ИЗВЛЕЧЁННЫЙ ТЕКСТ

════════════════

Через 10 лет

Dec 11, 2015 07:50

Оригинал взят у mitrich в Через 10 лет
Оригинал взят у mitrich в после войны

Петер Сихровски. Рождённые виновными: Исповеди детей нацистских преступников: Пер. с нем. - М.: Комплекс-Прогресс, 1997. - 106 с.
Издано при поддержке Российского гуманитарного научного фонда, института прав человека, Московского бюро Фонда Фридриха Науманна.

Из предисловия: Решающее различие между детьми жертв и детьми убийц в том, что у первых нет страха и неизвестности, которые есть у вторых в связи с тем, что делали их родители во время войны.

Правда придаёт человеку мужества. Ингеборг Бахман

Кусочками:

ПОРЯДОЧНАЯ
Анна (39 лет)
Стояли передо мною, смотрели большими красными глазами, один громче другого говорили о собственной дочери, которая клевещет на родителей, о школах, натравливающих детей на  отцов и матерей, и всё это - благодарность за жертвы и страдания в те ужасные времена, которые они пережили, за их заботу обо мне. Так продолжалось долго. Что я могла ещё сказать? Однако я не сдавалась. Я задала последний вопрос: действительно ли он работал охранником в лагере смерти? Тогда они оба начали плакать и причитать, и снова и снова одни и те же слова: „собственная дочь“, „после того, что они перенесли“… и т.д. и т.п. Ничего вроде „я попытаюсь тебе это объяснить“. Никакого чувства вины, никакой печали. Никакого смущения. Так сидели они оба, будто бы я их обвиняла в том, что они сделали нечто противоречащее реальности, на что можно реагировать только отчаянием и слезами.

ГОРДАЯ
Стефания (19 лет)
Отец моего отца был казнён сразу же после войны. Иногда мать говорит, что во мне сидит такой же чёрт, как в дедушке. И меня ждёт Божье наказание, как и его. Хорошенькие перспективы, да? Но меня они не обманут. О дедушке дома вообще нельзя говорить. Он появляется только в молитвах. Бог должен взять его душу, и родители в своей жизни всё будут делать не так, лучше. Спросите только, что? Они губят себя, да и меня тоже, только потому, что старик был когда-то крупной персоной у нацистов. Я знаю его по фотографиям. Он выглядит, как безумный. Черная униформа, сапоги - похотливый тип. Этот пробор, эти жёсткие глаза - все, наверное, дрожали перед ним. Совсем не такой, как мой отец - этот сам дрожит перед всеми.

ВИНОВНЫЙ
Рудольф (36 лет)
Рождённый виновным, я и остаюсь виновным.
Я не имею права заводить детей. Наш род должен прекратиться вместе со мной. Что мог бы я рассказывать своим детям об их любимом дедушке? На мою долю выпало отомстить, и это справедливо. Слишком долго я жил со своими родителями, и кто знает, что ещё во мне сидит. Это не должно передаваться дальше. С гордой аристократией уже покончено. „Фон“ в моей фамилии может обозначать только место моего рождения. Если вы этим интересуетесь, то помните - скоро уже некого будет спросить.

НЕВИНОВНЫЙ
Иоганн (38 лет)

════════════════

ИССЛЕДУЕМЫЕ ДАННЫЕ
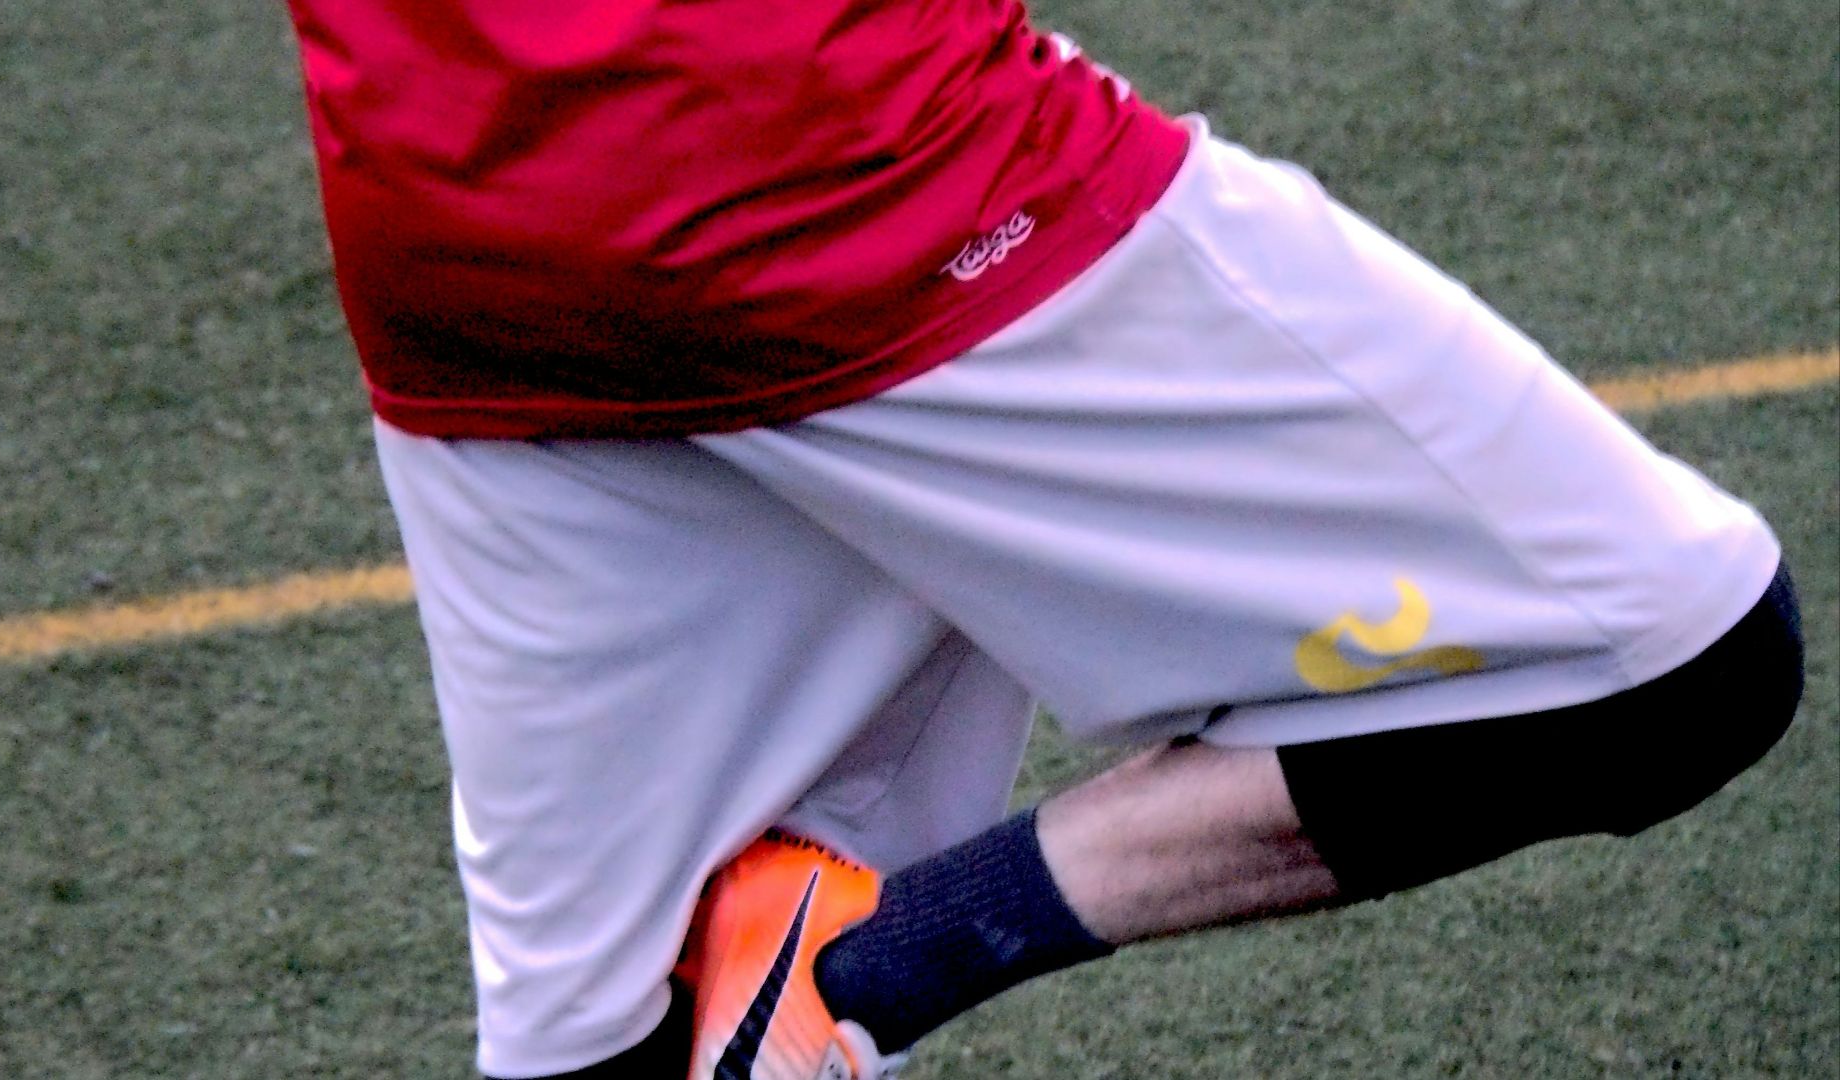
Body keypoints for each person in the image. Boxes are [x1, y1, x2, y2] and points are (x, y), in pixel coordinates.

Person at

════════════════

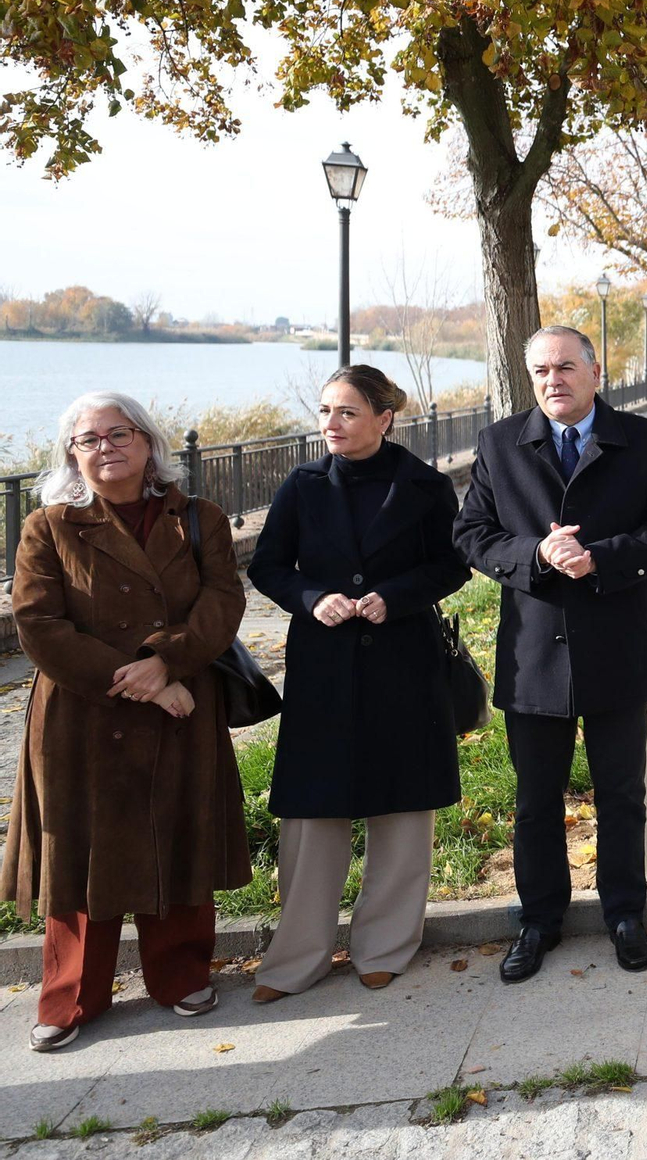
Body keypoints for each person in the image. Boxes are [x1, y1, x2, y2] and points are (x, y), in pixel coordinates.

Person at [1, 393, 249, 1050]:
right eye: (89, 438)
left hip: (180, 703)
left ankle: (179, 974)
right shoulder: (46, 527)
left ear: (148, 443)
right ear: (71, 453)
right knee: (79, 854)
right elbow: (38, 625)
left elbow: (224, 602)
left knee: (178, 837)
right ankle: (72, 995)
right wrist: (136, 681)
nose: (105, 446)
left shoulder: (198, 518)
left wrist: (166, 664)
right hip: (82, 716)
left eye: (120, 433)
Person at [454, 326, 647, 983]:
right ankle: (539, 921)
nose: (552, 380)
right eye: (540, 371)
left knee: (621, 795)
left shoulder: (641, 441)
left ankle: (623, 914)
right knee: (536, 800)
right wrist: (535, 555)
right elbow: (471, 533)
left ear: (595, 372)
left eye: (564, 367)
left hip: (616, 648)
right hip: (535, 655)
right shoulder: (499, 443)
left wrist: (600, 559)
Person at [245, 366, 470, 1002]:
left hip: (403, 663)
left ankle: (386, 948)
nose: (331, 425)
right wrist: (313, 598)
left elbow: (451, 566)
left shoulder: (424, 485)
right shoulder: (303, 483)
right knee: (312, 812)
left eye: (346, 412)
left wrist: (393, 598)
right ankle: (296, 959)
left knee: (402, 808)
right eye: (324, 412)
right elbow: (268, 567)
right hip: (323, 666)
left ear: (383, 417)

════════════════

ВАШЕ ЗАДАНИЕ
Выпишите из текста о детях нацистских преступников все имена под заголовками разделов. Рядом с каждым укажите возраст и заголовок раздела. Отвечать нужно только по тексту, листинг здесь не нужен.

ОТВЕТ
- Анна, 39 лет, «ПОРЯДОЧНАЯ»
- Стефания, 19 лет, «ГОРДАЯ»
- Рудольф, 36 лет, «ВИНОВНЫЙ»
- Иоганн, 38 лет, «НЕВИНОВНЫЙ»